[Bounding boxes with keypoints]
+---+

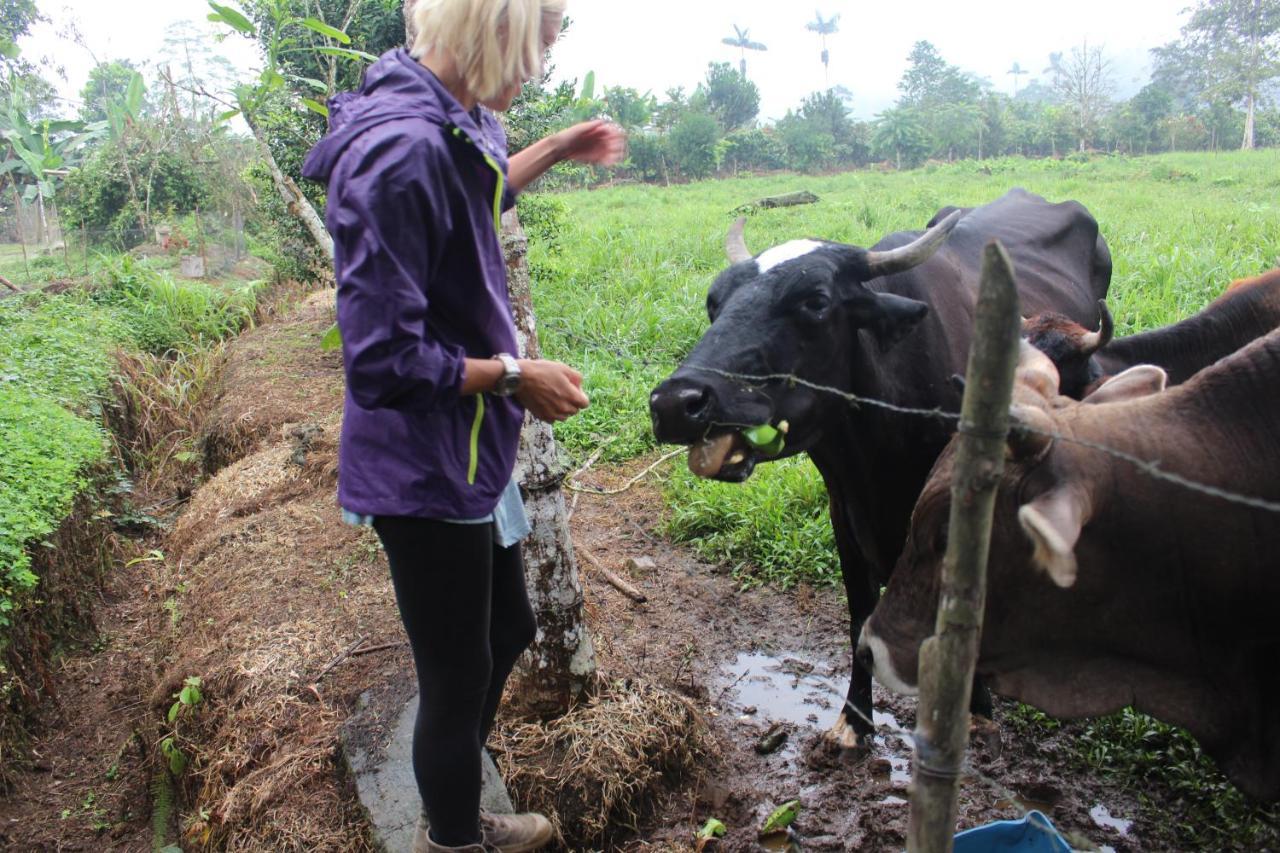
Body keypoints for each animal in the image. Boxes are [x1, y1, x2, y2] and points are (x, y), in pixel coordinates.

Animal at [650, 189, 1111, 747]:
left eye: (816, 302)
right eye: (714, 302)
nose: (676, 403)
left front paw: (975, 706)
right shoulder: (844, 515)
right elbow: (859, 617)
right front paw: (855, 718)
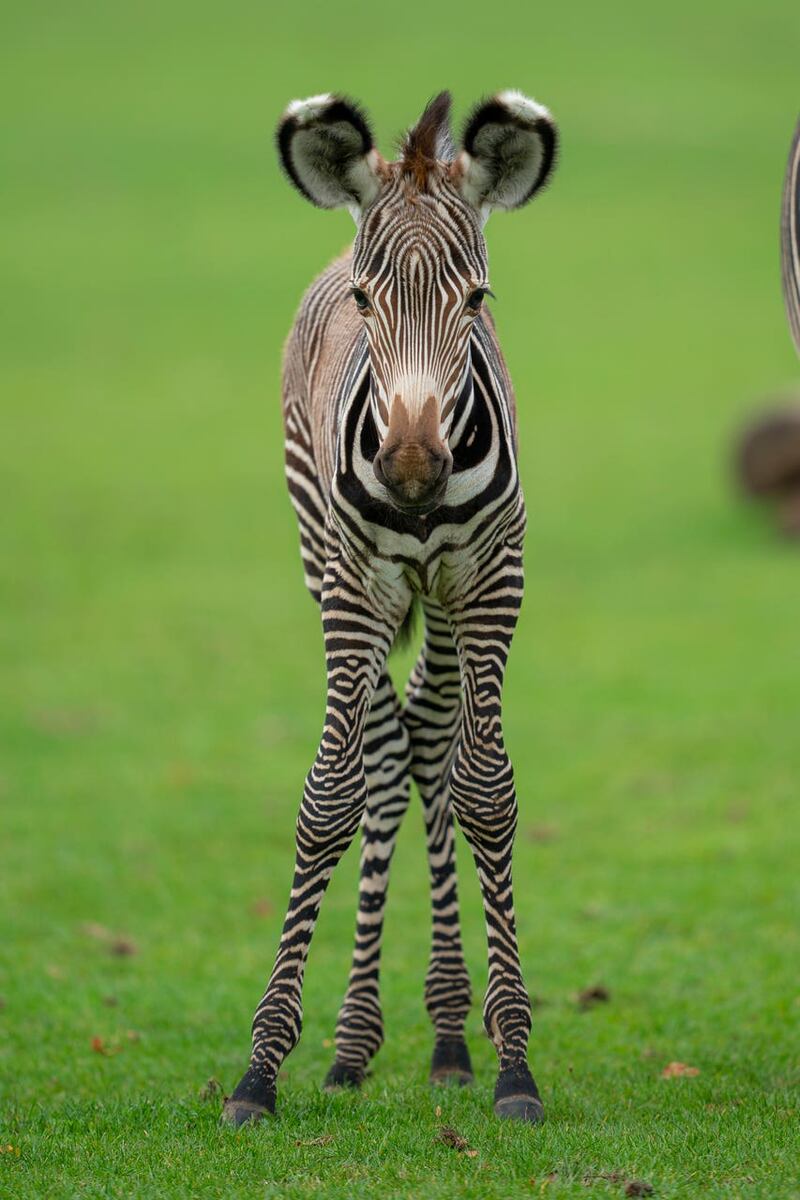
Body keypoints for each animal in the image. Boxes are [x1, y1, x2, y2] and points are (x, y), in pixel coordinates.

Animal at [221, 88, 561, 1128]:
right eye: (370, 303)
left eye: (477, 302)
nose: (411, 468)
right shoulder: (352, 585)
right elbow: (329, 798)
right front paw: (261, 1069)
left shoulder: (492, 582)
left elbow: (484, 789)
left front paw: (513, 1062)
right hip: (326, 565)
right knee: (380, 754)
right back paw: (351, 1044)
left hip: (443, 608)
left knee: (427, 740)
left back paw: (449, 1035)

+---+

- EXERCISE DETAILS
Leave the images aside and return the records above exactly as written.

- EXERCISE RESULT
Body keypoints for each animal in the image. Boxes are [x1, y1, x2, y2] and points are (x, y), in pixel coordinates.

Animal at [650, 189, 1111, 747]:
left eye: (816, 302)
right eye: (714, 302)
nose: (676, 403)
left front paw: (975, 706)
right shoulder: (844, 515)
right elbow: (859, 617)
right front paw: (855, 718)
Body keypoints for each animal in the image. Boxes are [x1, y1, x2, y2] and points are (x, y), in pixel coordinates.

Animal at [221, 88, 561, 1128]:
right eye: (370, 303)
left eye: (477, 302)
nose: (411, 468)
right shoulder: (352, 585)
right elbow: (329, 798)
right front paw: (261, 1069)
left shoulder: (492, 582)
left elbow: (484, 789)
left front paw: (513, 1062)
right hip: (326, 565)
right knee: (380, 754)
right back paw: (351, 1044)
left hip: (443, 608)
left knee: (427, 740)
left back paw: (449, 1035)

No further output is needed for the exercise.